=== YOUR GOAL ===
Could you retype the records word for word but without any pictures?

=== EXTRACTED ENTRIES ===

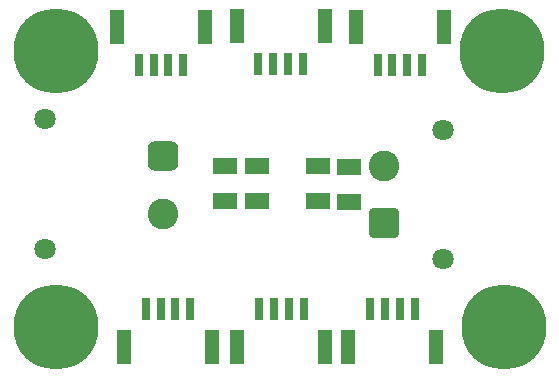
<source format=gbs>
G04*
G04 #@! TF.GenerationSoftware,Altium Limited,Altium Designer,21.6.1 (37)*
G04*
G04 Layer_Color=16711935*
%FSLAX44Y44*%
%MOMM*%
G71*
G04*
G04 #@! TF.SameCoordinates,4777B8CB-E48F-4368-B68D-2058CC3BE4D0*
G04*
G04*
G04 #@! TF.FilePolarity,Negative*
G04*
G01*
G75*
%ADD26C,2.6032*%
G04:AMPARAMS|DCode=27|XSize=2.6032mm|YSize=2.6032mm|CornerRadius=0.4616mm|HoleSize=0mm|Usage=FLASHONLY|Rotation=180.000|XOffset=0mm|YOffset=0mm|HoleType=Round|Shape=RoundedRectangle|*
%AMROUNDEDRECTD27*
21,1,2.6032,1.6800,0,0,180.0*
21,1,1.6800,2.6032,0,0,180.0*
1,1,0.9232,-0.8400,0.8400*
1,1,0.9232,0.8400,0.8400*
1,1,0.9232,0.8400,-0.8400*
1,1,0.9232,-0.8400,-0.8400*
%
%ADD27ROUNDEDRECTD27*%
%ADD28C,1.8032*%
G04:AMPARAMS|DCode=29|XSize=2.6032mm|YSize=2.6032mm|CornerRadius=0.7016mm|HoleSize=0mm|Usage=FLASHONLY|Rotation=0.000|XOffset=0mm|YOffset=0mm|HoleType=Round|Shape=RoundedRectangle|*
%AMROUNDEDRECTD29*
21,1,2.6032,1.2000,0,0,0.0*
21,1,1.2000,2.6032,0,0,0.0*
1,1,1.4032,0.6000,-0.6000*
1,1,1.4032,-0.6000,-0.6000*
1,1,1.4032,-0.6000,0.6000*
1,1,1.4032,0.6000,0.6000*
%
%ADD29ROUNDEDRECTD29*%
%ADD30C,7.2032*%
%ADD46R,2.0232X1.3532*%
%ADD47R,1.2032X2.9032*%
%ADD48R,0.8032X1.9032*%
D26*
X1586000Y2743000D02*
D03*
X1399000Y2702000D02*
D03*
D27*
X1586000Y2694000D02*
D03*
D28*
X1636038Y2773480D02*
D03*
X1635530Y2663752D02*
D03*
X1299178Y2782242D02*
D03*
X1298670Y2672260D02*
D03*
D29*
X1399000Y2751000D02*
D03*
D30*
X1687000Y2606000D02*
D03*
X1686000Y2840000D02*
D03*
X1308000Y2606000D02*
D03*
Y2840000D02*
D03*
D46*
X1478000Y2713150D02*
D03*
Y2742850D02*
D03*
X1451000Y2713150D02*
D03*
Y2742850D02*
D03*
X1530000Y2713150D02*
D03*
Y2742850D02*
D03*
X1556000Y2712150D02*
D03*
Y2741850D02*
D03*
D47*
X1461750Y2589750D02*
D03*
X1536250D02*
D03*
X1535500Y2861000D02*
D03*
X1461000D02*
D03*
X1434250Y2860250D02*
D03*
X1359750D02*
D03*
X1636500Y2860000D02*
D03*
X1562000D02*
D03*
X1555750Y2589750D02*
D03*
X1630250D02*
D03*
X1365750D02*
D03*
X1440250D02*
D03*
D48*
X1480250Y2621750D02*
D03*
X1492750D02*
D03*
X1517750D02*
D03*
X1505250D02*
D03*
X1517000Y2829000D02*
D03*
X1504500D02*
D03*
X1479500D02*
D03*
X1492000D02*
D03*
X1415750Y2828250D02*
D03*
X1403250D02*
D03*
X1378250D02*
D03*
X1390750D02*
D03*
X1618000Y2828000D02*
D03*
X1605500D02*
D03*
X1580500D02*
D03*
X1593000D02*
D03*
X1574250Y2621750D02*
D03*
X1586750D02*
D03*
X1611750D02*
D03*
X1599250D02*
D03*
X1384250D02*
D03*
X1396750D02*
D03*
X1421750D02*
D03*
X1409250D02*
D03*
M02*

</source>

=== ANSWER SECTION ===
<source format=gbs>
G04*
G04 #@! TF.GenerationSoftware,Altium Limited,Altium Designer,21.6.1 (37)*
G04*
G04 Layer_Color=16711935*
%FSLAX44Y44*%
%MOMM*%
G71*
G04*
G04 #@! TF.SameCoordinates,4777B8CB-E48F-4368-B68D-2058CC3BE4D0*
G04*
G04*
G04 #@! TF.FilePolarity,Negative*
G04*
G01*
G75*
%ADD26C,2.6032*%
G04:AMPARAMS|DCode=27|XSize=2.6032mm|YSize=2.6032mm|CornerRadius=0.4616mm|HoleSize=0mm|Usage=FLASHONLY|Rotation=180.000|XOffset=0mm|YOffset=0mm|HoleType=Round|Shape=RoundedRectangle|*
%AMROUNDEDRECTD27*
21,1,2.6032,1.6800,0,0,180.0*
21,1,1.6800,2.6032,0,0,180.0*
1,1,0.9232,-0.8400,0.8400*
1,1,0.9232,0.8400,0.8400*
1,1,0.9232,0.8400,-0.8400*
1,1,0.9232,-0.8400,-0.8400*
%
%ADD27ROUNDEDRECTD27*%
%ADD28C,1.8032*%
G04:AMPARAMS|DCode=29|XSize=2.6032mm|YSize=2.6032mm|CornerRadius=0.7016mm|HoleSize=0mm|Usage=FLASHONLY|Rotation=0.000|XOffset=0mm|YOffset=0mm|HoleType=Round|Shape=RoundedRectangle|*
%AMROUNDEDRECTD29*
21,1,2.6032,1.2000,0,0,0.0*
21,1,1.2000,2.6032,0,0,0.0*
1,1,1.4032,0.6000,-0.6000*
1,1,1.4032,-0.6000,-0.6000*
1,1,1.4032,-0.6000,0.6000*
1,1,1.4032,0.6000,0.6000*
%
%ADD29ROUNDEDRECTD29*%
%ADD30C,7.2032*%
%ADD46R,2.0232X1.3532*%
%ADD47R,1.2032X2.9032*%
%ADD48R,0.8032X1.9032*%
D26*
X1586000Y2743000D02*
D03*
X1399000Y2702000D02*
D03*
D27*
X1586000Y2694000D02*
D03*
D28*
X1636038Y2773480D02*
D03*
X1635530Y2663752D02*
D03*
X1299178Y2782242D02*
D03*
X1298670Y2672260D02*
D03*
D29*
X1399000Y2751000D02*
D03*
D30*
X1687000Y2606000D02*
D03*
X1686000Y2840000D02*
D03*
X1308000Y2606000D02*
D03*
Y2840000D02*
D03*
D46*
X1478000Y2713150D02*
D03*
Y2742850D02*
D03*
X1451000Y2713150D02*
D03*
Y2742850D02*
D03*
X1530000Y2713150D02*
D03*
Y2742850D02*
D03*
X1556000Y2712150D02*
D03*
Y2741850D02*
D03*
D47*
X1461750Y2589750D02*
D03*
X1536250D02*
D03*
X1535500Y2861000D02*
D03*
X1461000D02*
D03*
X1434250Y2860250D02*
D03*
X1359750D02*
D03*
X1636500Y2860000D02*
D03*
X1562000D02*
D03*
X1555750Y2589750D02*
D03*
X1630250D02*
D03*
X1365750D02*
D03*
X1440250D02*
D03*
D48*
X1480250Y2621750D02*
D03*
X1492750D02*
D03*
X1517750D02*
D03*
X1505250D02*
D03*
X1517000Y2829000D02*
D03*
X1504500D02*
D03*
X1479500D02*
D03*
X1492000D02*
D03*
X1415750Y2828250D02*
D03*
X1403250D02*
D03*
X1378250D02*
D03*
X1390750D02*
D03*
X1618000Y2828000D02*
D03*
X1605500D02*
D03*
X1580500D02*
D03*
X1593000D02*
D03*
X1574250Y2621750D02*
D03*
X1586750D02*
D03*
X1611750D02*
D03*
X1599250D02*
D03*
X1384250D02*
D03*
X1396750D02*
D03*
X1421750D02*
D03*
X1409250D02*
D03*
M02*

</source>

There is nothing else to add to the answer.